Page-level text extractions:

★ ★ ★

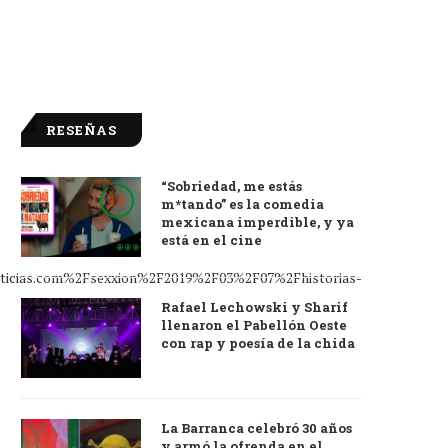
RESEÑAS
“Sobriedad, me estás
9.0
m*tando” es la comedia
mexicana imperdible, y ya
está en el cine
cias.com%2Fsexxion%2F2019%2F03%2F07%2Fhistorias-
Rafael Lechowski y Sharif
llenaron el Pabellón Oeste
con rap y poesía de la chida
La Barranca celebró 30 años
y armó la ofrenda en el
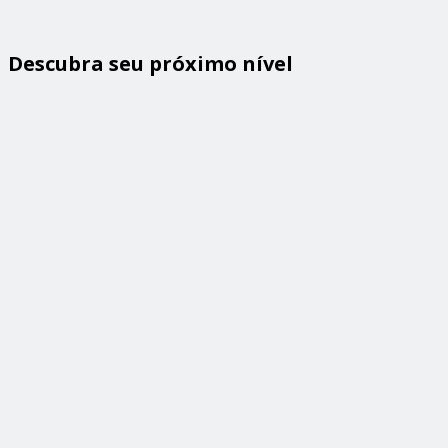
Descubra seu próximo nível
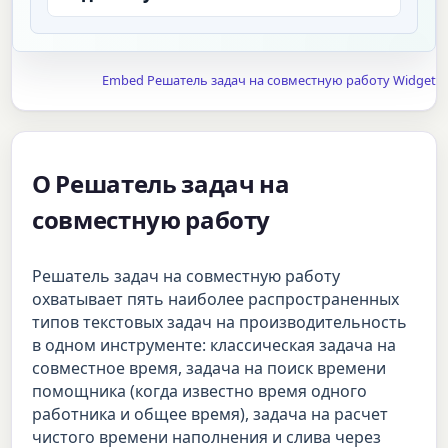
Embed Решатель задач на совместную работу Widget
О Решатель задач на
совместную работу
Решатель задач на совместную работу
охватывает пять наиболее распространенных
типов текстовых задач на производительность
в одном инструменте: классическая задача на
совместное время, задача на поиск времени
помощника (когда известно время одного
работника и общее время), задача на расчет
чистого времени наполнения и слива через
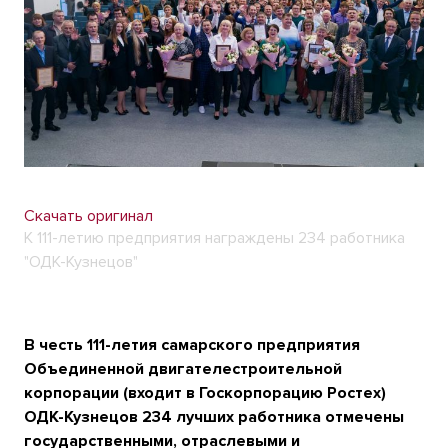
Скачать оригинал
К 111-летию предприятия награждены 234 работника
"ОДК-Кузнецов"
В честь 111-летия самарского предприятия
Объединенной двигателестроительной
корпорации (входит в Госкорпорацию Ростех)
ОДК-Кузнецов 234 лучших работника отмечены
государственными, отраслевыми и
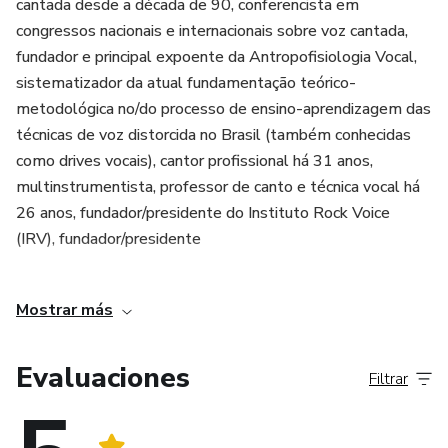
cantada desde a década de 90, conferencista em
congressos nacionais e internacionais sobre voz cantada,
fundador e principal expoente da Antropofisiologia Vocal,
sistematizador da atual fundamentação teórico-
metodológica no/do processo de ensino-aprendizagem das
técnicas de voz distorcida no Brasil (também conhecidas
como drives vocais), cantor profissional há 31 anos,
multinstrumentista, professor de canto e técnica vocal há
26 anos, fundador/presidente do Instituto Rock Voice
(IRV), fundador/presidente
do Instituto Brasileiro de Canto Contemporâneo (IBCC),
Mostrar más
diretor geral da Liga Iberoamericana de Pedagogia Vocal
(LIPV), membro da The Voice Foundation (EUA), da Pan
American Vocology Association (PAVA), da Sociedade
Evaluaciones
Filtrar
Brasileira de Fonoaudiologia (SBFa), da Fundação
Otorrinolaringologia (FORL), da Sociedade Brasileira para o
Progresso da Ciência (SBPC), da Associação Brasileira de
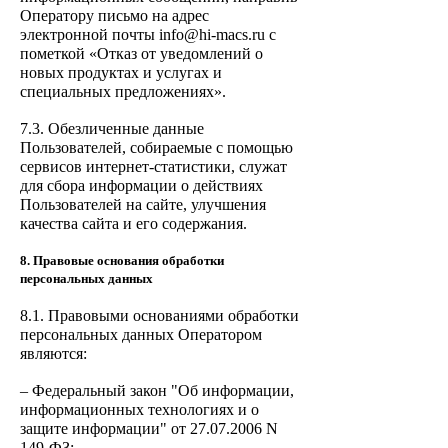
Оператору письмо на адрес
электронной почты info@hi-macs.ru с
пометкой «Отказ от уведомлений о
новых продуктах и услугах и
специальных предложениях».
7.3. Обезличенные данные
Пользователей, собираемые с помощью
сервисов интернет-статистики, служат
для сбора информации о действиях
Пользователей на сайте, улучшения
качества сайта и его содержания.
8. Правовые основания обработки
персональных данных
8.1. Правовыми основаниями обработки
персональных данных Оператором
являются:
– Федеральный закон "Об информации,
информационных технологиях и о
защите информации" от 27.07.2006 N
149-ФЗ;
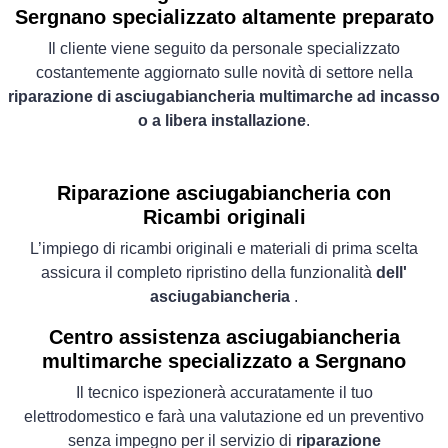
Sergnano specializzato altamente preparato
Il cliente viene seguito da personale specializzato
costantemente aggiornato sulle novità di settore nella
riparazione di asciugabiancheria multimarche ad incasso
o a libera installazione
.
Riparazione asciugabiancheria con
Ricambi originali
L’impiego di ricambi originali e materiali di prima scelta
assicura il completo ripristino della funzionalità
dell'
asciugabiancheria
.
Centro assistenza asciugabiancheria
multimarche specializzato a Sergnano
Il tecnico ispezionerà accuratamente il tuo
elettrodomestico e farà una valutazione ed un preventivo
senza impegno per il servizio di
riparazione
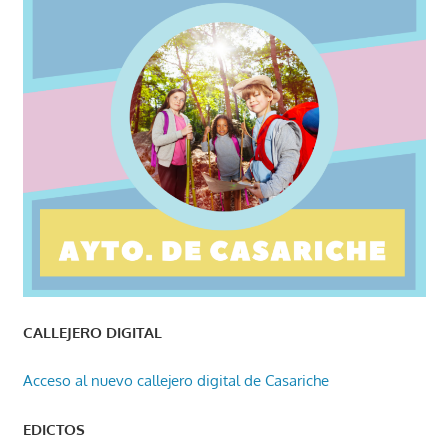
CALLEJERO DIGITAL
Acceso al nuevo callejero digital de Casariche
EDICTOS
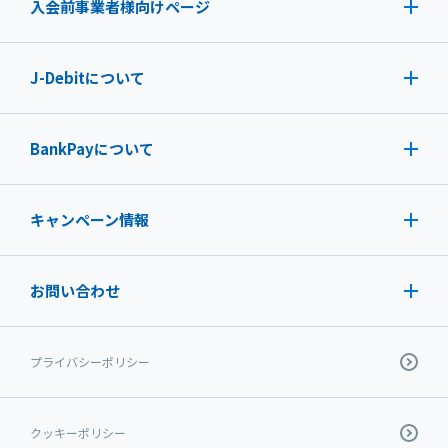
入会前事業者様向けページ
J-Debit
について
BankPayについて
キャンペーン情報
お問い合わせ
プライバシーポリシー
クッキーポリシー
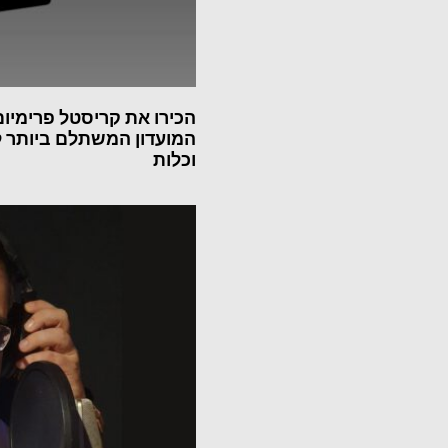
הכירו את קריסטל פרימיום
המועדון המשתלם ביותר 
וכלות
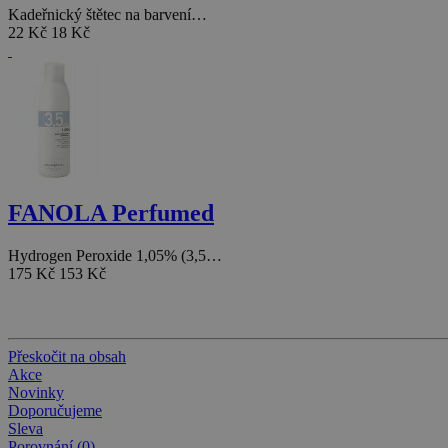
Kadeřnický štětec na barvení…
22 Kč
18 Kč
FANOLA Perfumed
Hydrogen Peroxide 1,05% (3,5…
175 Kč
153 Kč
Přeskočit na obsah
Akce
Novinky
Doporučujeme
Sleva
Porovnání (0)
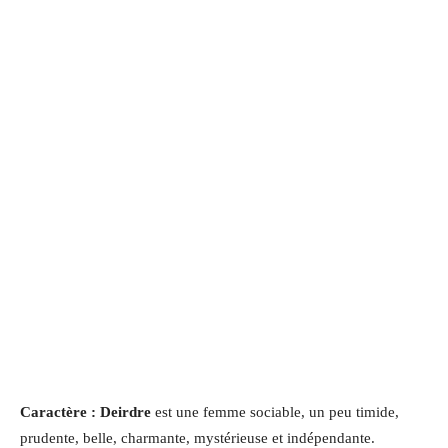
Caractère : Deirdre
est une femme sociable, un peu timide,
prudente, belle, charmante, mystérieuse et indépendante
.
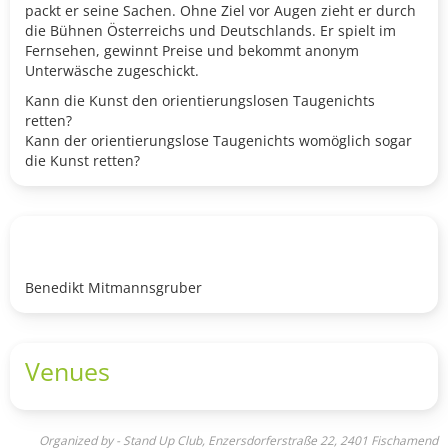
packt er seine Sachen. Ohne Ziel vor Augen zieht er durch
die Bühnen Österreichs und Deutschlands. Er spielt im
Fernsehen, gewinnt Preise und bekommt anonym
Unterwäsche zugeschickt.
Kann die Kunst den orientierungslosen Taugenichts
retten?
Kann der orientierungslose Taugenichts womöglich sogar
die Kunst retten?
Benedikt Mitmannsgruber
Venues
Organized by - Stand Up Club, Enzersdorferstraße 22, 2401 Fischamend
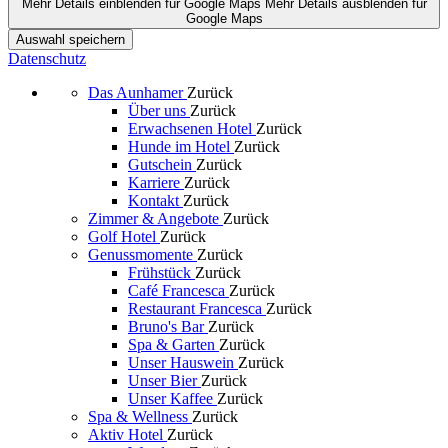
Mehr Details einblenden
für Google Maps
Mehr Details ausblenden
für
Google Maps
Auswahl speichern
Datenschutz
Das Aunhamer
Zurück
Über uns
Zurück
Erwachsenen Hotel
Zurück
Hunde im Hotel
Zurück
Gutschein
Zurück
Karriere
Zurück
Kontakt
Zurück
Zimmer & Angebote
Zurück
Golf Hotel
Zurück
Genussmomente
Zurück
Frühstück
Zurück
Café Francesca
Zurück
Restaurant Francesca
Zurück
Bruno's Bar
Zurück
Spa & Garten
Zurück
Unser Hauswein
Zurück
Unser Bier
Zurück
Unser Kaffee
Zurück
Spa & Wellness
Zurück
Aktiv Hotel
Zurück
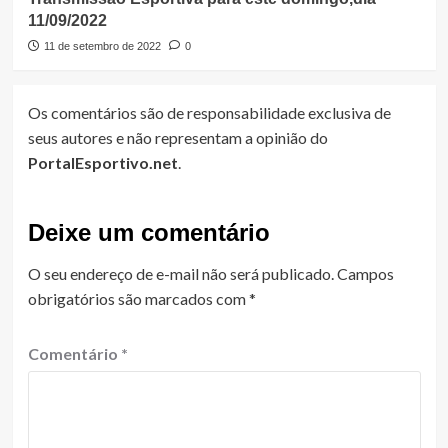
11/09/2022
11 de setembro de 2022
0
Os comentários são de responsabilidade exclusiva de
seus autores e não representam a opinião do
PortalEsportivo.net
.
Deixe um comentário
O seu endereço de e-mail não será publicado.
Campos
obrigatórios são marcados com
*
Comentário
*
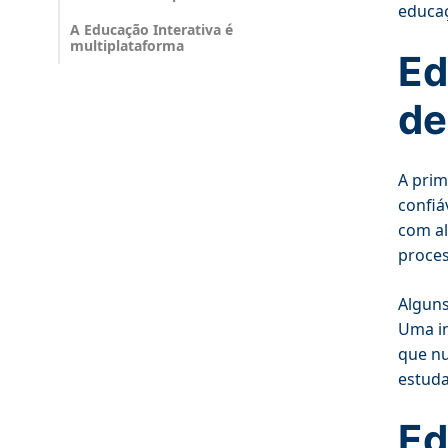
educaç
A Educação Interativa é
multiplataforma
Ed
de
A prim
confiá
com al
proces
Alguns
Uma in
que nu
estuda
Ed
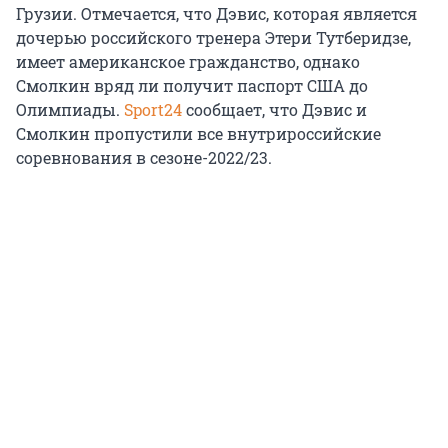
Грузии. Отмечается, что Дэвис, которая является
дочерью российского тренера Этери Тутберидзе,
имеет американское гражданство, однако
Смолкин вряд ли получит паспорт США до
Олимпиады.
Sport24
сообщает, что Дэвис и
Смолкин пропустили все внутрироссийские
соревнования в сезоне-2022/23.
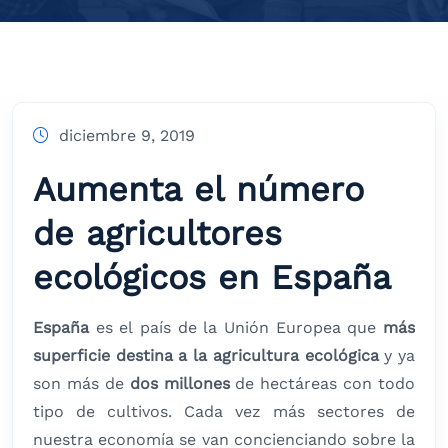
diciembre 9, 2019
Aumenta el número
de agricultores
ecológicos en España
España
es el país de la Unión Europea que
más
superficie destina a la agricultura ecológica
y ya
son más de
dos millones
de hectáreas con todo
tipo de cultivos. Cada vez más sectores de
nuestra economía se van concienciando sobre la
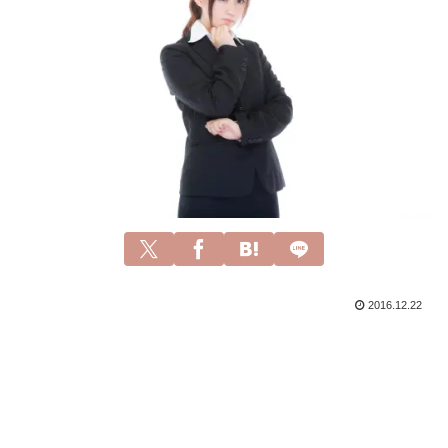
2016.12.22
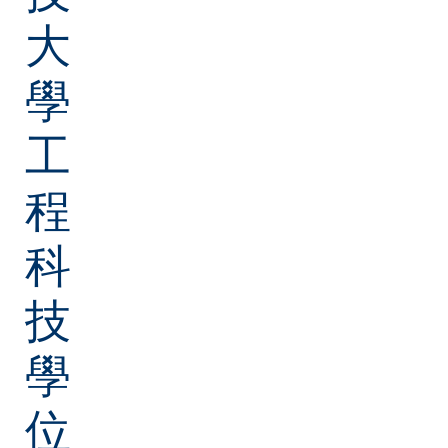
大
學
工
程
科
技
學
位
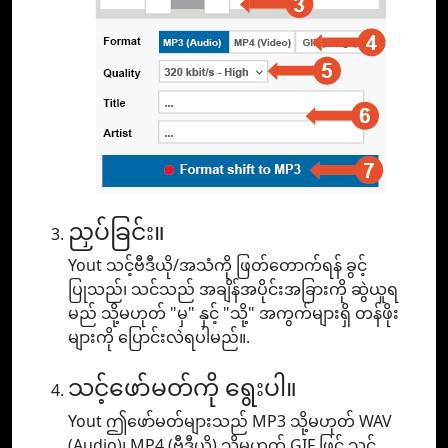
ညှပ်ခြင်း။
Yout သင့်ဗီဒီယို/အသံကို ဖြတ်တောက်ရန် ခွင့်
ပြုသည်၊ သင်သည် အချိန်အပိုင်းအခြားကို ဆွဲယူရ
မည် သို့မဟုတ် "မှ" နှင့် "သို့" အကွက်များရှိ တန်ဖိုး
များကို ပြောင်းလဲရပါမည်။.
သင့်ဖော်မတ်ကို ရွေးပါ။
Yout ဤဖော်မတ်များသည် MP3 သို့မဟုတ် WAV
(Audio)၊ MP4 (ဗီဒီယို) သို့မဟုတ် GIF ဖြင့် သင့်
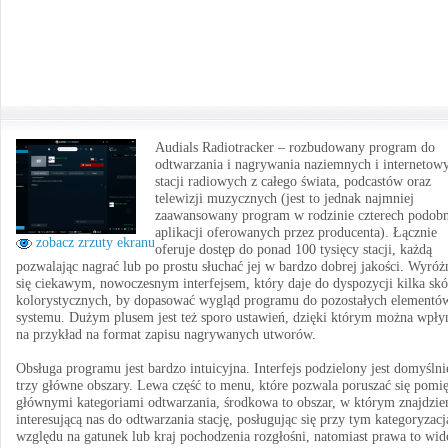
Audials Radiotracker – rozbudowany program do
odtwarzania i nagrywania naziemnych i internetow
stacji radiowych z całego świata, podcastów oraz
telewizji muzycznych (jest to jednak najmniej
zaawansowany program w rodzinie czterech podob
aplikacji oferowanych przez producenta). Łącznie
zobacz zrzuty ekranu
oferuje dostęp do ponad 100 tysięcy stacji, każdą
pozwalając nagrać lub po prostu słuchać jej w bardzo dobrej jakości. Wyróż
się ciekawym, nowoczesnym interfejsem, który daje do dyspozycji kilka sk
kolorystycznych, by dopasować wygląd programu do pozostałych elementó
systemu. Dużym plusem jest też sporo ustawień, dzięki którym można wpły
na przykład na format zapisu nagrywanych utworów.
Obsługa programu jest bardzo intuicyjna. Interfejs podzielony jest domyślni
trzy główne obszary. Lewa część to menu, które pozwala poruszać się pomi
głównymi kategoriami odtwarzania, środkowa to obszar, w którym znajdzi
interesującą nas do odtwarzania stację, posługując się przy tym kategoryzacj
względu na gatunek lub kraj pochodzenia rozgłośni, natomiast prawa to wi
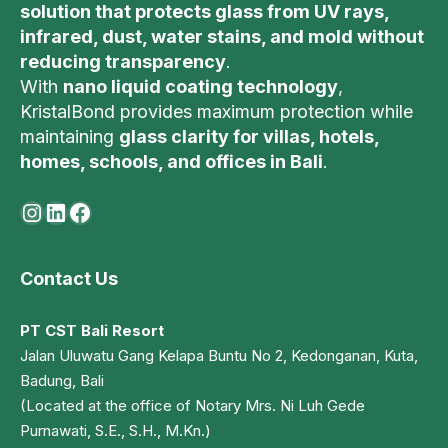
solution that protects glass from UV rays,
infrared, dust, water stains, and mold without
reducing transparency
.
With
nano liquid coating technology
,
KristalBond provides maximum protection while
maintaining
glass clarity for villas, hotels,
homes, schools, and offices in Bali
.
Instagram
LinkedIn
Facebook
Contact Us
PT CST Bali Resort
Jalan Uluwatu Gang Kelapa Buntu No 2, Kedonganan, Kuta,
Badung, Bali
(Located at the office of Notary Mrs. Ni Luh Gede
Purnawati, S.E., S.H., M.Kn.)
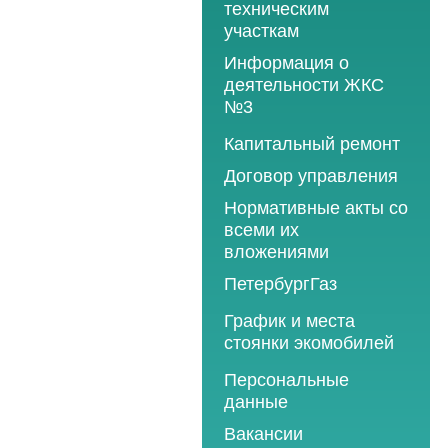
техническим
участкам
Информация о
деятельности ЖКС
№3
Программы
Капитальный ремонт
текущего ремонта
Договор управления
2012 год
Нормативные акты со
2013 год
всеми их
вложениями
2014 год
ПетербургГаз
2015 год
2018 год
График и места
2016 год
стоянки экомобилей
2019 год
2017 год
2019 год
Персональные
2020 год
2018 год
данные
2020 год
2021 год
2019 год
Вакансии
2021 год
2022 год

★ ★ ★

How many lines of the listing above contain the string "Details"? Give only the number.

2